Phomopsis is a disease that causes seed deterioration and, like aflatoxin, is always present in soybean fields. And just like aflatoxin, certain conditions make it worse. In Mississippi, leading up to Labor Day some fields got 14 to 20 inches of rain, heavy dews, fog, cloud cover and the crop was wet for a long time. Apparently, the rain wasn’t necessary for phomopsis, just the other conditions, says Blaine.
“That’s my belief because there are growers with this problem north of Highway 6 that only got several inches of rain. They had the other conditions, though, and that’s why I think this.”
At Arkansas elevators there has been plenty of dockage for insect damage. In southeast Arkansas, Ashlock says farmers are seeing problems associated with phomopsis. In some cases, Ashlock believes phomopsis may have been enhanced because of stinkbug pressures.
Ashlock says boron problems have also been found in the state.
“It’s relatively new, although I’ve seen it on occasion before in the Fair Oaks area. I thought other things might be contributing to the symptoms I was seeing.
“This year, however, we got into a lot more of the problem in east Woodruff County, Cross County and west Poinsett County. Several soil scientists are convinced the plant tissue and soil itself are low in boron. This is contributing to the terminal die-back we’re seeing.
“We’re also seeing aerial blight emerge. We finally got some rains in southeast Arkansas – maybe too much rain. Those rains have contributed to aerial blight not only in that part of the state but also around Corning. We’ve seen significant aerial blight which has contributed to further delaying maturity of soybean plants,” says Ashlock.
Following the extended period of wet conditions, Blaine did some digging in weather records. It turns out Mississippi received the most rain it’s ever had in August. The last time the state had similar conditions – overcast, no sun for an extended period – was in 1957. Blaine points out farmers weren’t growing a lot of early crops then.
“Growers who are really jittery need to focus on that. If they want to jump back to growing Group 6s, have at it.
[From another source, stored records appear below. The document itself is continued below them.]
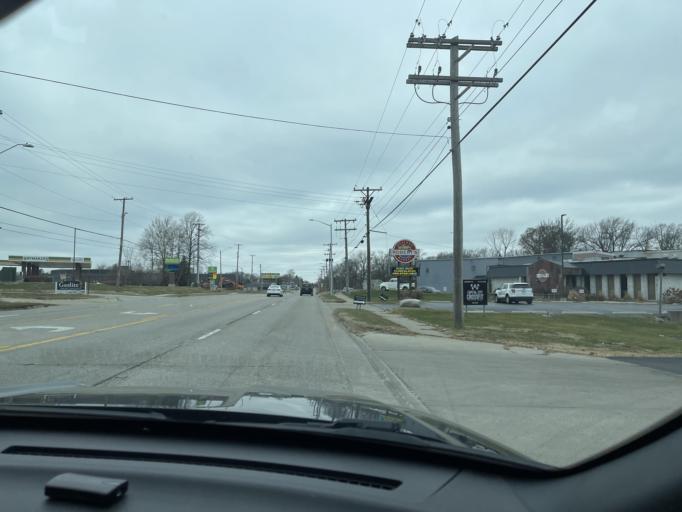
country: US
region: Illinois
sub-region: Sangamon County
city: Leland Grove
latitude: 39.8076
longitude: -89.6800
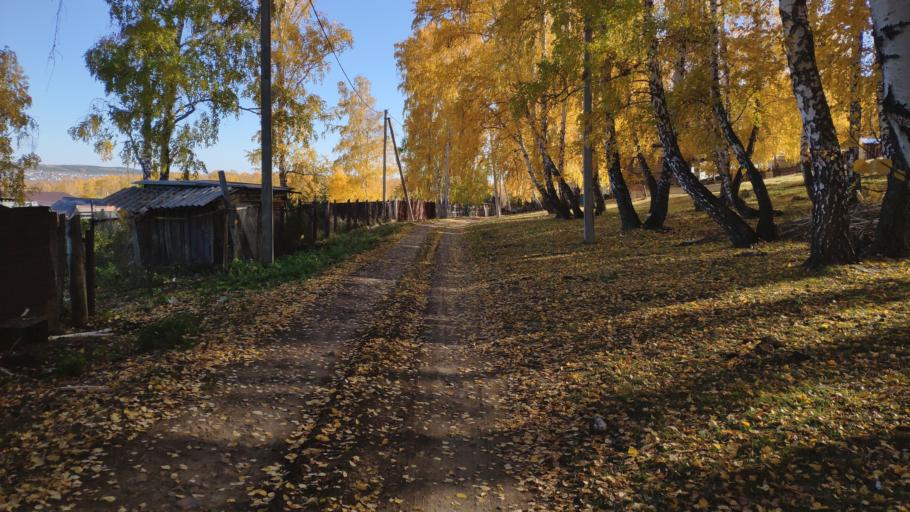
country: RU
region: Bashkortostan
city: Abzakovo
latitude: 53.3447
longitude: 58.5026
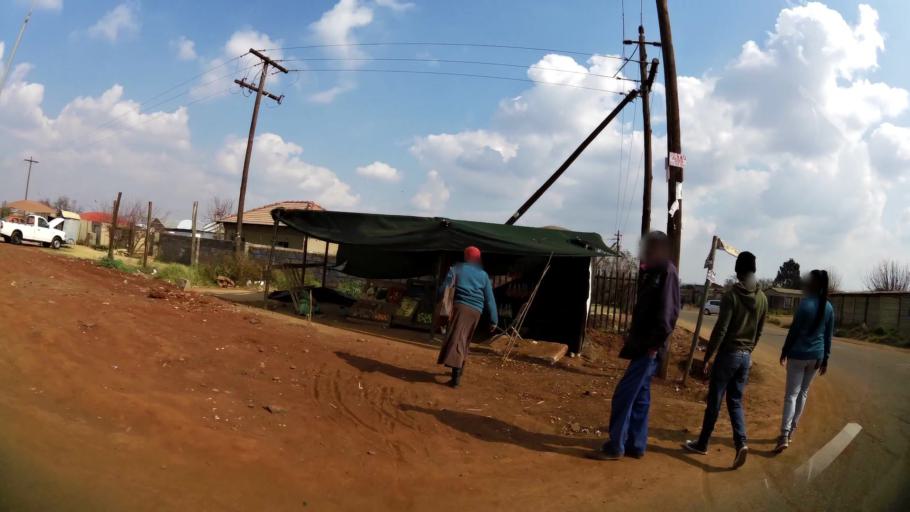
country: ZA
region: Gauteng
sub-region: Ekurhuleni Metropolitan Municipality
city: Springs
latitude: -26.1312
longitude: 28.4768
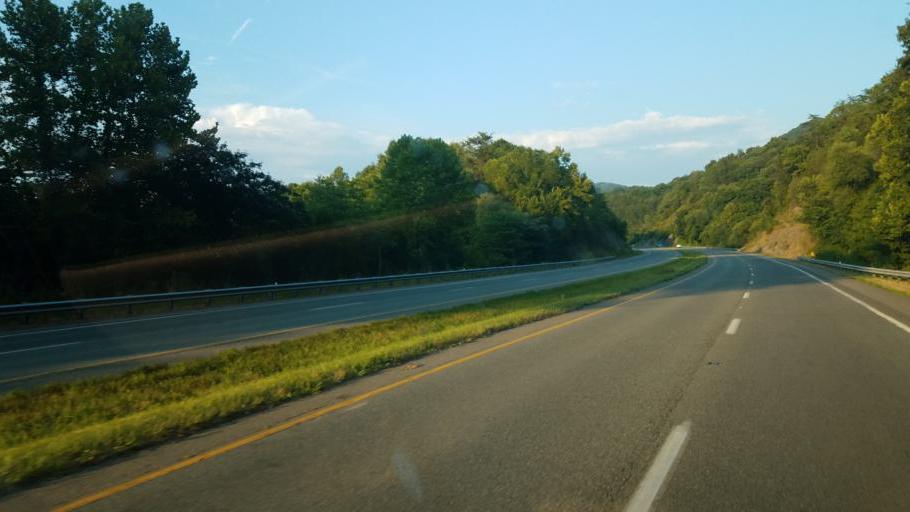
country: US
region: Virginia
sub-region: Scott County
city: Gate City
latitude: 36.6310
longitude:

But keep in mind; if we’d had a bunch of Group 6s last year, they’d have burned up. Only 25 percent of our acreage is irrigated.
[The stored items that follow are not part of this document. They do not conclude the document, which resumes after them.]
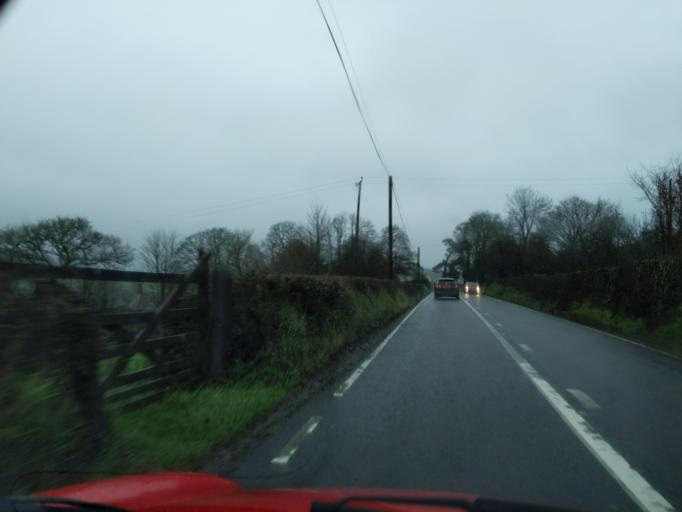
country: GB
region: England
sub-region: Cornwall
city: Launceston
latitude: 50.6078
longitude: -4.3376
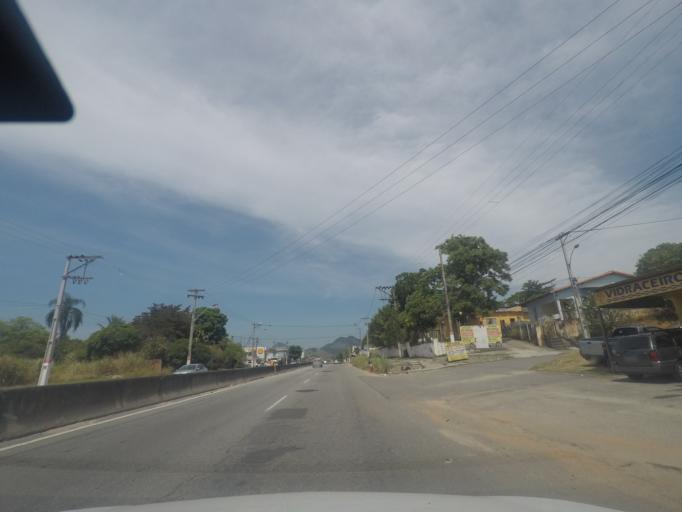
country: BR
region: Rio de Janeiro
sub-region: Marica
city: Marica
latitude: -22.9081
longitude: -42.8306
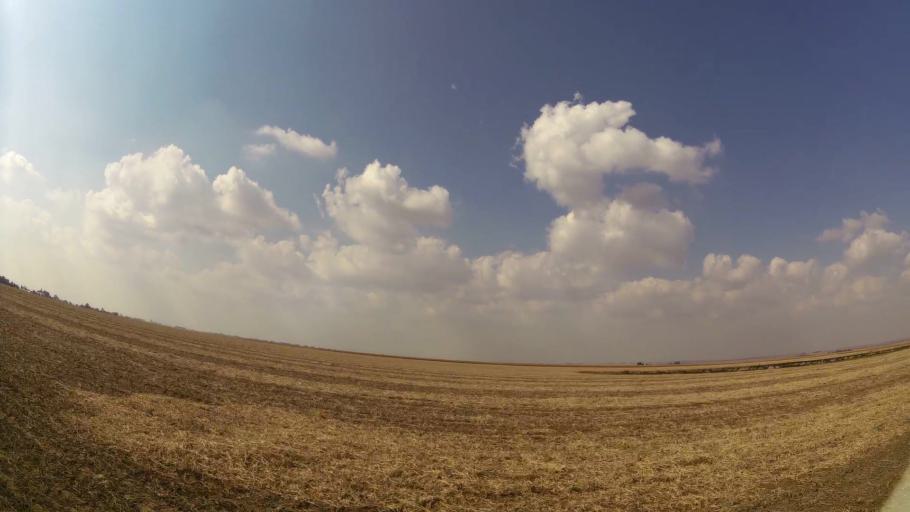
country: ZA
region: Mpumalanga
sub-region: Nkangala District Municipality
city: Delmas
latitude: -26.1953
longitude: 28.5473
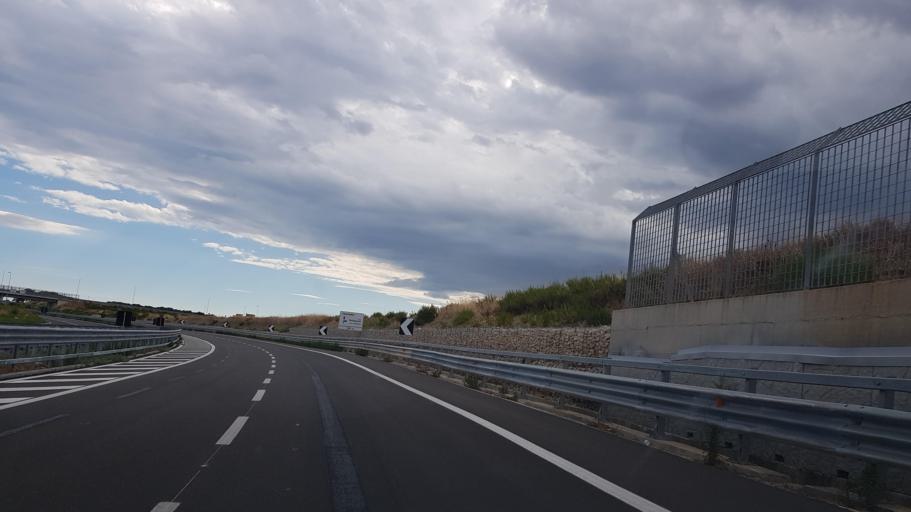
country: IT
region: Apulia
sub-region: Provincia di Taranto
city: Taranto
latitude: 40.4582
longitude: 17.2848
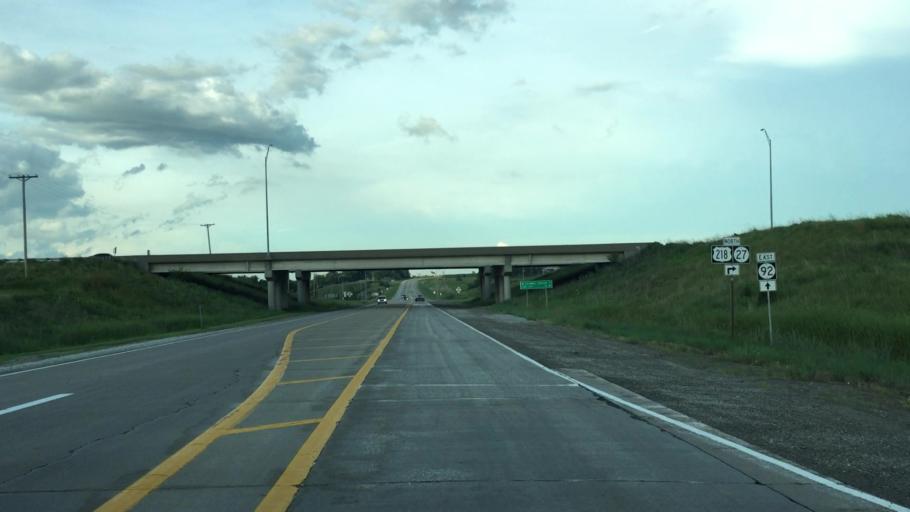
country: US
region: Iowa
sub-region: Washington County
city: Washington
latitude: 41.2909
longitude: -91.5354
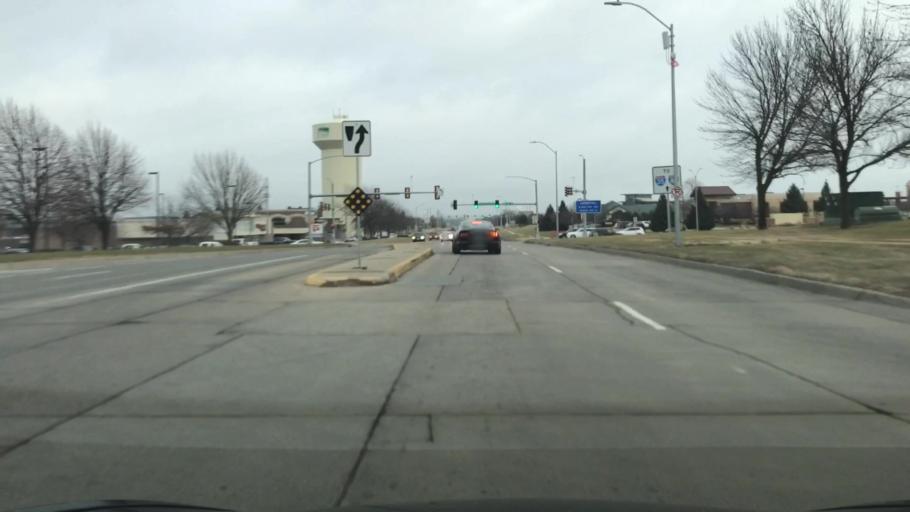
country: US
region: Iowa
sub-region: Polk County
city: Clive
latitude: 41.6005
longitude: -93.7956
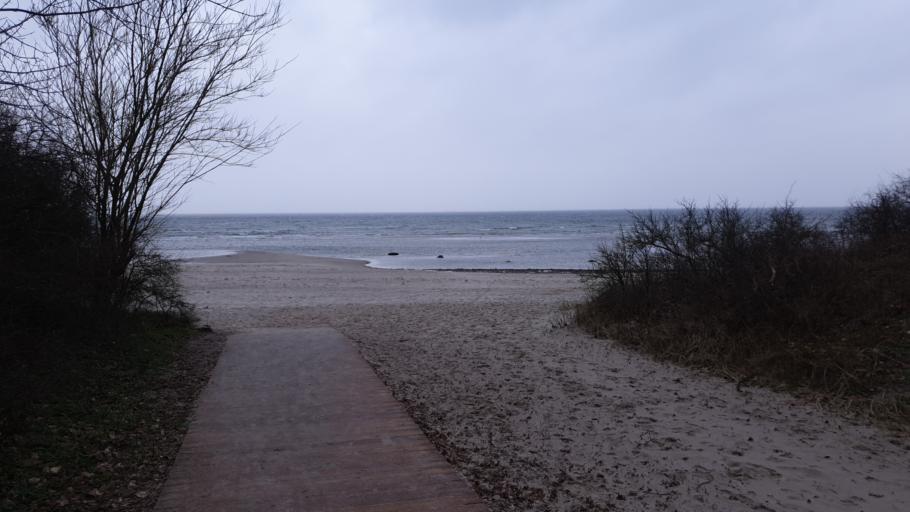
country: DE
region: Mecklenburg-Vorpommern
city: Kalkhorst
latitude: 53.9940
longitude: 11.0059
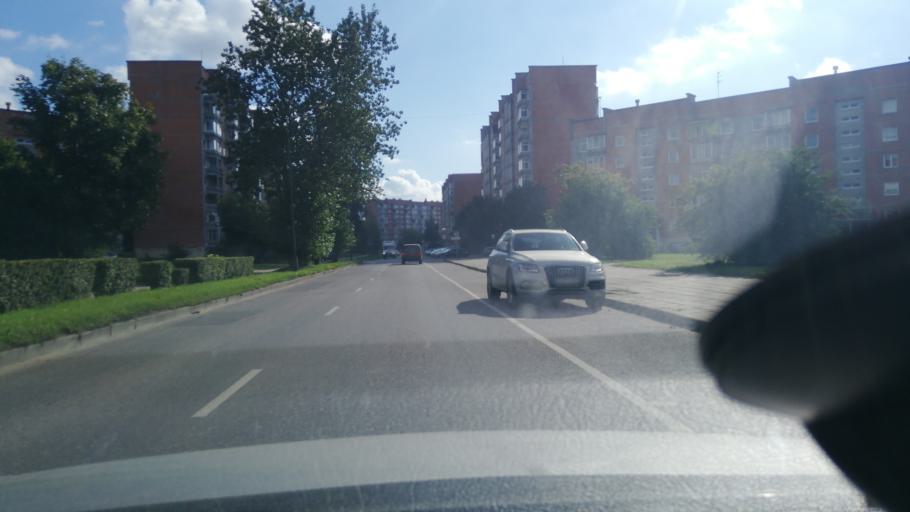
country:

“This year, we planted a lot of irrigated soybeans early to eliminate pumping early and insect control costs on the tail end. That works. But we had so much of the crop ready at one time – the wrong time it turns out – that everyone needs to rethink his situation. If you’re growing a lot of corn and rice, you probably don’t want to grow a lot of Group 4s unless you’ve got a way to get them out quick. I continue to contend that dryland Group 4 soybeans are the best gig in town.”
In essence, the Delta experienced an extended hurricane with no wind, says Blaine.
“Louisiana has already declared a disaster. Mississippi, Arkansas and portions of Texas are in the same damaged boat. We ought to be in there declaring a disaster too. There will be some growers unable to farm next year without help,” he noted.
“This is worse than anything I’ve ever seen. I admit the current military struggle overshadows our situation here. But my hope is that in this time the need to keep our farms and food safe is impressed upon the nation’s leaders.”